Africa’s startup ecosystems are growing rapidly across individual countries, but the absence of regional coordination continues to limit their ability to scale into globally competitive technology platforms, speakers warned during a panel on Startups × Government: Closing the Creation and Adoption Gap at GITEX Africa in Marrakech.
While national governments are increasingly supporting innovation through digital transformation programs and public-sector technology procurement, fragmentation across regulatory environments, infrastructure access, and financing ecosystems remains one of the biggest structural barriers to continental-scale growth.
Alpha Amadou Dia, Director of Operations and Investment Lead at DPENP–CEAC, said efforts to support startups at the country level risk losing impact without alignment across regions where markets, infrastructure systems, and investment frameworks intersect.
“On a country level, you can do what you can for startups to grow, but if you don’t align at the regional level, where the real scale exists, you are limiting the outcome,” he said.
The discussion highlighted that scaling innovation across Africa requires coordinated investments in digital infrastructure, access to long-term capital, and shared platforms capable of supporting emerging AI and data-driven applications.

Governments, speakers noted, remain the single largest anchor customers for digital solutions in most emerging markets. Palani Panneervel, Chief Executive Officer of ICT Infracon, emphasized that public-sector demand – particularly through e-government programs – plays a decisive role in shaping early-stage technology ecosystems and creating viable markets for startups deploying new services.
As artificial intelligence begins to reshape digital service delivery, this procurement role is expected to become even more significant, positioning governments not only as regulators but as infrastructure catalysts for innovation adoption.

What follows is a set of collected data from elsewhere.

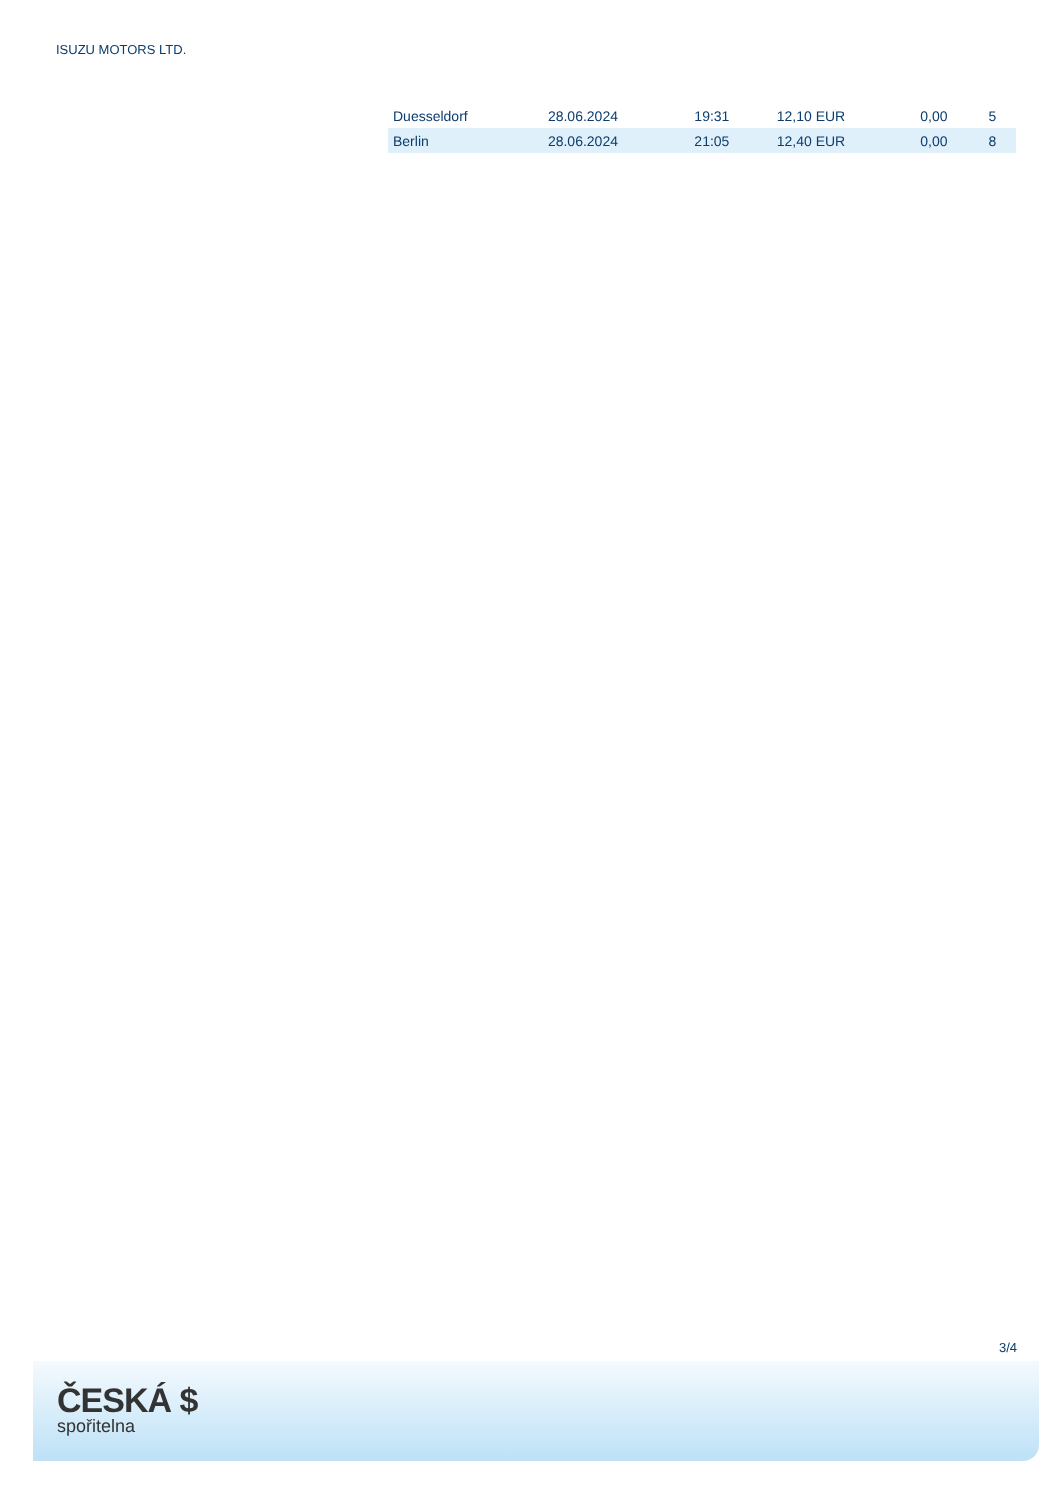ISUZU MOTORS LTD.
| Duesseldorf | 28.06.2024 | 19:31 | 12,10 EUR | 0,00 | 5 |
| Berlin | 28.06.2024 | 21:05 | 12,40 EUR | 0,00 | 8 |
3/4
ČESKÁ $
spořitelna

The panel also underscored the importance of governance frameworks that balance innovation incentives with public trust. Rami Abi Akl, Head of the Digital Affairs and AI Department at the French Ministry of Foreign Affairs, argued that trusted AI systems depend on regulatory environments capable of protecting citizens while enabling experimentation and investment.

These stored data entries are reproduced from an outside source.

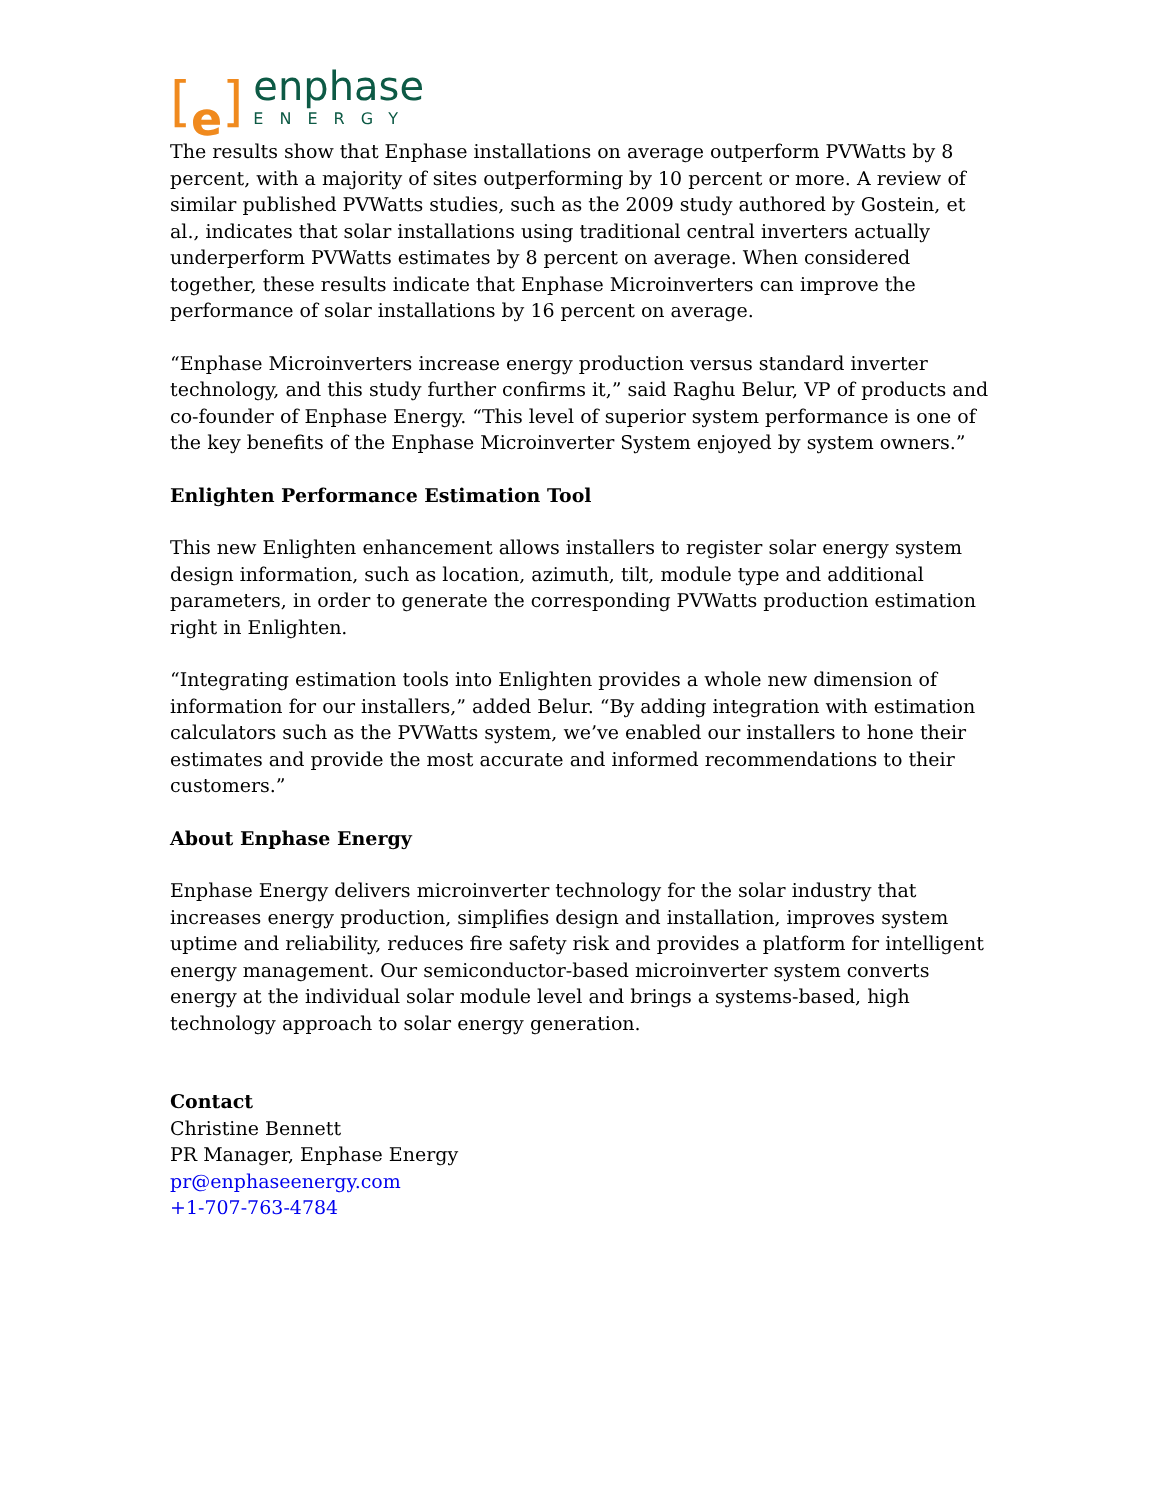[e]
enphase
ENERGY
The results show that Enphase installations on average outperform PVWatts by 8 percent, with a majority of sites outperforming by 10 percent or more. A review of similar published PVWatts studies, such as the 2009 study authored by Gostein, et al., indicates that solar installations using traditional central inverters actually underperform PVWatts estimates by 8 percent on average. When considered together, these results indicate that Enphase Microinverters can improve the performance of solar installations by 16 percent on average.
“Enphase Microinverters increase energy production versus standard inverter technology, and this study further confirms it,” said Raghu Belur, VP of products and co-founder of Enphase Energy. “This level of superior system performance is one of the key benefits of the Enphase Microinverter System enjoyed by system owners.”
Enlighten Performance Estimation Tool
This new Enlighten enhancement allows installers to register solar energy system design information, such as location, azimuth, tilt, module type and additional parameters, in order to generate the corresponding PVWatts production estimation right in Enlighten.
“Integrating estimation tools into Enlighten provides a whole new dimension of information for our installers,” added Belur. “By adding integration with estimation calculators such as the PVWatts system, we’ve enabled our installers to hone their estimates and provide the most accurate and informed recommendations to their customers.”
About Enphase Energy
Enphase Energy delivers microinverter technology for the solar industry that increases energy production, simplifies design and installation, improves system uptime and reliability, reduces fire safety risk and provides a platform for intelligent energy management. Our semiconductor-based microinverter system converts energy at the individual solar module level and brings a systems-based, high technology approach to solar energy generation.
Contact
Christine Bennett
PR Manager, Enphase Energy
pr@enphaseenergy.com
+1-707-763-4784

He pointed to the European Union’s AI Act as an example of how governments can create guardrails that support innovation without concentrating benefits among a small number of actors. Ensuring broad access to infrastructure, he added, will be essential if AI is to become a shared economic platform rather than a specialized capability limited to a few markets.

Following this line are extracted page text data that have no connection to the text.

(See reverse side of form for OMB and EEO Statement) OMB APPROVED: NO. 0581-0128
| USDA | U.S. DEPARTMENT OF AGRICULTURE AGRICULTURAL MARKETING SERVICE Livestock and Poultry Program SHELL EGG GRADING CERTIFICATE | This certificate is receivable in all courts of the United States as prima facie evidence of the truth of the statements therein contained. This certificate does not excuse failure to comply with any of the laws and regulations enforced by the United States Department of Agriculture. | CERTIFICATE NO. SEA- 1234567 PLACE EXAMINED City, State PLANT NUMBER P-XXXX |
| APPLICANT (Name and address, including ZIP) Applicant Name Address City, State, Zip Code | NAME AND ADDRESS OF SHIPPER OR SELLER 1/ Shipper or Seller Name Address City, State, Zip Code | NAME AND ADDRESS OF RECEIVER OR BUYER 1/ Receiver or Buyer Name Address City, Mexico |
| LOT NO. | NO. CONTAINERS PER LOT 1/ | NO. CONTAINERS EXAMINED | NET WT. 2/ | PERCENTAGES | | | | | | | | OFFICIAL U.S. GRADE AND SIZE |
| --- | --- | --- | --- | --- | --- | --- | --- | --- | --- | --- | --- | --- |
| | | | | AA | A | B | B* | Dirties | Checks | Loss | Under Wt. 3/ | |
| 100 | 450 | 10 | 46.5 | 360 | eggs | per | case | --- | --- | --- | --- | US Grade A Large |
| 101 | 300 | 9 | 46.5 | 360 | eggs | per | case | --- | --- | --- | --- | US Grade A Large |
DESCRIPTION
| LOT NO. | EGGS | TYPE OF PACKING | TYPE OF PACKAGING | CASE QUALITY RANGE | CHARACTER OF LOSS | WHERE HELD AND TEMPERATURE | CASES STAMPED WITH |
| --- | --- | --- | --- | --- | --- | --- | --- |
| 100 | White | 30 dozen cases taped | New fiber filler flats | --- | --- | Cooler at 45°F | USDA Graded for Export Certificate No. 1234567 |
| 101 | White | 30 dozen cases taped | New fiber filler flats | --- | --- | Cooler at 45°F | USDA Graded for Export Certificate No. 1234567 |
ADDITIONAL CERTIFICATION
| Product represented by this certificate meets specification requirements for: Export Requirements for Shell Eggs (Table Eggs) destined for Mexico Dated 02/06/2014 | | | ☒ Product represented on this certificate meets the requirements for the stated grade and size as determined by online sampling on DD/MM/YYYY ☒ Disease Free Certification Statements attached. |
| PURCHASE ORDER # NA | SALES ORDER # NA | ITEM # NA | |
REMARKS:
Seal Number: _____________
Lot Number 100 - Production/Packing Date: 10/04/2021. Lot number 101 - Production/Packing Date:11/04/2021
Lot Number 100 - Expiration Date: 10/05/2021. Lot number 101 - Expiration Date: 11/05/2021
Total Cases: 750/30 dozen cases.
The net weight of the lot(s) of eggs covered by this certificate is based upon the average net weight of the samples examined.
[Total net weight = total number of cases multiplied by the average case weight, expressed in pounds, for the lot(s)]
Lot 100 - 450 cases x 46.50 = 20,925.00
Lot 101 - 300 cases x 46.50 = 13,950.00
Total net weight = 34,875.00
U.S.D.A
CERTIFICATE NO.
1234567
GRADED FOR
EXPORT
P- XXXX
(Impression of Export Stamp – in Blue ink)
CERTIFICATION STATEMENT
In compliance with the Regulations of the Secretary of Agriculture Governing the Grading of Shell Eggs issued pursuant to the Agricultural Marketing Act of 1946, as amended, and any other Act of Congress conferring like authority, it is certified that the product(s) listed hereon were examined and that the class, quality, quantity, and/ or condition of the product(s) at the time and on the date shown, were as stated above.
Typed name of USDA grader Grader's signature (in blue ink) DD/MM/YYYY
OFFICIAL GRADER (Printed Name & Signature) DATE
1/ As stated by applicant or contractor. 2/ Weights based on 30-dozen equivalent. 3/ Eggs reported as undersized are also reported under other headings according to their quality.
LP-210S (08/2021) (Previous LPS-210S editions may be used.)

Energy availability and sustainability were also identified as emerging constraints on Africa’s AI ambitions. As compute-intensive workloads expand, countries will increasingly need to align digital infrastructure strategies with renewable energy planning and more efficient “frugal AI” deployment approaches that reduce power consumption without limiting innovation capacity.
Speakers agreed that closing the gap between innovation creation and adoption will require governments to move beyond policy support toward acting as coordinated infrastructure partners across borders. Without regional frameworks for shared standards, interoperable platforms, and aligned investment strategies, Africa risks producing strong national startup ecosystems that struggle to translate into continental digital markets.
As African governments expand digital public infrastructure and implement frameworks such as the AfCFTA Digital Trade Protocol, the challenge ahead will be ensuring that innovation ecosystems are not only created locally, but enabled to scale regionally.